Afinal, conseguiremos um dia grafar corretamente o nome do presidente perpétuo da Líbia? Kadafi, Gadaffi, Cadafe? O Doutor explica.
Nos últimos dias, a imprensa brasileira anda batendo cabeça sobre a forma correta de grafar o nome do ditador da Líbia. É Kadhafi, Gadhafi, Qaddafi, Gaddafi, Kaddafi ou Kadafi? Por mais estranho que pareça, prezado leitor, todas elas podem ser usadas, e mais algumas outras que não foram mencionadas. Essa incômoda abundância de variações ortográficas é praticamente inevitável sempre que quisermos transpor para o alfabeto românico (este que estou usando) um nome próprio proveniente de qualquer idioma que utilize um alfabeto diferente, como o hebraico, o grego, o árabe, o chinês, o cirílico (usado pelos russos, por exemplo), para citar apenas os que estão mais próximos de nós, culturalmente.

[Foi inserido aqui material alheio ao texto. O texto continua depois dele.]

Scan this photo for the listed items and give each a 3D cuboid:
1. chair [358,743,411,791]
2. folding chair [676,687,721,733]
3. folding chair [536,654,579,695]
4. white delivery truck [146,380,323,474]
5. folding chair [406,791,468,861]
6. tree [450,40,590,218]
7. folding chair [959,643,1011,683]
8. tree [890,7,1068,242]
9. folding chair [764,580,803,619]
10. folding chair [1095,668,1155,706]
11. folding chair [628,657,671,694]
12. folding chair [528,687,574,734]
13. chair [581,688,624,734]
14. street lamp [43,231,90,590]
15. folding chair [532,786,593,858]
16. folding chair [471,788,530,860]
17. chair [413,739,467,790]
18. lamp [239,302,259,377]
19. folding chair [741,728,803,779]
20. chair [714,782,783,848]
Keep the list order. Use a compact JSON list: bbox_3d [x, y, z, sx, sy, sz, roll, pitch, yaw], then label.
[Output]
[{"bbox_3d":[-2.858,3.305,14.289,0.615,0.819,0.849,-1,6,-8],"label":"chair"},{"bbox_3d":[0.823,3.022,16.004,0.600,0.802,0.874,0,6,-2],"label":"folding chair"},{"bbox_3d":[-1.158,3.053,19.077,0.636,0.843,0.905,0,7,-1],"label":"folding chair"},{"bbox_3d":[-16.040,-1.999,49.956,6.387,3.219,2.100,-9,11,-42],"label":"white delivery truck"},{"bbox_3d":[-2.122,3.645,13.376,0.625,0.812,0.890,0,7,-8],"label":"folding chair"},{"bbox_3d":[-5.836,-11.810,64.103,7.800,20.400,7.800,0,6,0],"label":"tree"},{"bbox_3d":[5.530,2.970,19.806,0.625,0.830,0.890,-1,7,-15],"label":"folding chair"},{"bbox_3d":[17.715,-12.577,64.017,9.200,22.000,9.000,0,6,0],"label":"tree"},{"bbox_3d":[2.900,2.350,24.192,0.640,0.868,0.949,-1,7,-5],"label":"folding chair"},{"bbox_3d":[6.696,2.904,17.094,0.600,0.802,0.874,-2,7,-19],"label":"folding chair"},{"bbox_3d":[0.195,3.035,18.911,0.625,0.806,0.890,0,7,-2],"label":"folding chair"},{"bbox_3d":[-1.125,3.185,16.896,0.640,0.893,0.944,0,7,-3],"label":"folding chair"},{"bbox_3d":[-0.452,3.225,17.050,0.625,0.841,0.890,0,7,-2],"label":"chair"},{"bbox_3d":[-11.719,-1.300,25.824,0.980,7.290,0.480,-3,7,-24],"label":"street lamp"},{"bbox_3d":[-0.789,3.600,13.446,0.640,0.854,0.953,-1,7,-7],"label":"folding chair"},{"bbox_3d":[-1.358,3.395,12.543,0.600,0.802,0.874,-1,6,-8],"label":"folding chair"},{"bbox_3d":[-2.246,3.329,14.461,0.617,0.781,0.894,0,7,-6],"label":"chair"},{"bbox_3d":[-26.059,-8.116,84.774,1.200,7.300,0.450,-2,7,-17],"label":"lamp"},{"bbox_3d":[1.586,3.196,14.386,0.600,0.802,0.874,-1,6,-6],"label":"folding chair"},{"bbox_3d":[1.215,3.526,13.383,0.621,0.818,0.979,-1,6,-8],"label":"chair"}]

Esse processo, chamado de transliteração, consiste na tentativa de representar o som original do nome usando apenas as letras do nosso próprio alfabeto. Como se pode imaginar, o resultado nunca será plenamente satisfatório, pois é impossível representar fonemas que nossa língua desconhece com um sistema gráfico que foi desenvolvido para atender às peculiaridades do Português.
Às vezes, parece que soltaram todos os demônios da tipografia. Lembram do autor do Arquipélago Gulag? Já encontrei Soljenitsin (com e sem acento), Solzhenitsyn, Soljenitzin, Soljenittsin, Soljenítsyn, Soljenitsyne — e ninguém pode dizer que uma é mais “fiel” do que a outra. É por isso que há tantas propostas para o nome de Kadafi (escolhi esta porque achei mais fácil de ler, mas talvez pudesse melhorá-la para Kadáfi; já Cadáfi ou Cadafe, mais fáceis ainda, não me agradam porque, sem o “K“, o nome me parece um tanto descaracterizado — e por aí segue a discussão, indefinidamente).
Não há nada que se possa alegar para definir uma forma como “correta” e desautorizar as demais variantes — nem mesmo, se isso fosse possível, a consulta à certidão de nascimento do distinto, já que ali o nome dele virá grafado em caracteres árabes. E se existir uma forma “oficial” de transliteração deste nome, adotada pelos órgãos do próprio governo líbio nos documentos destinados a circular no Ocidente? Nem assim, caro leitor, porque ninguém pode impor aos outros países a sua escolha ortográfica — no máximo, sugerir, como anda fazendo a China, que tenta convencer o mundo a grafar Xangai como Shanghai (veja detalhes aqui).
A preferência das agências internacionais de notícias por uma ou outra forma também não conta, pois elas obedecem aos hábitos ortográficos de sua língua de origem e seguem, exatamente por isso, rumos próprios e diferentes. Este é um daqueles momentos em que os editores ou chefes de redação precisam deixar de lado sua proverbial vocação democrática e anunciar, com voz firme, qual foi a forma escolhida. E fim de papo.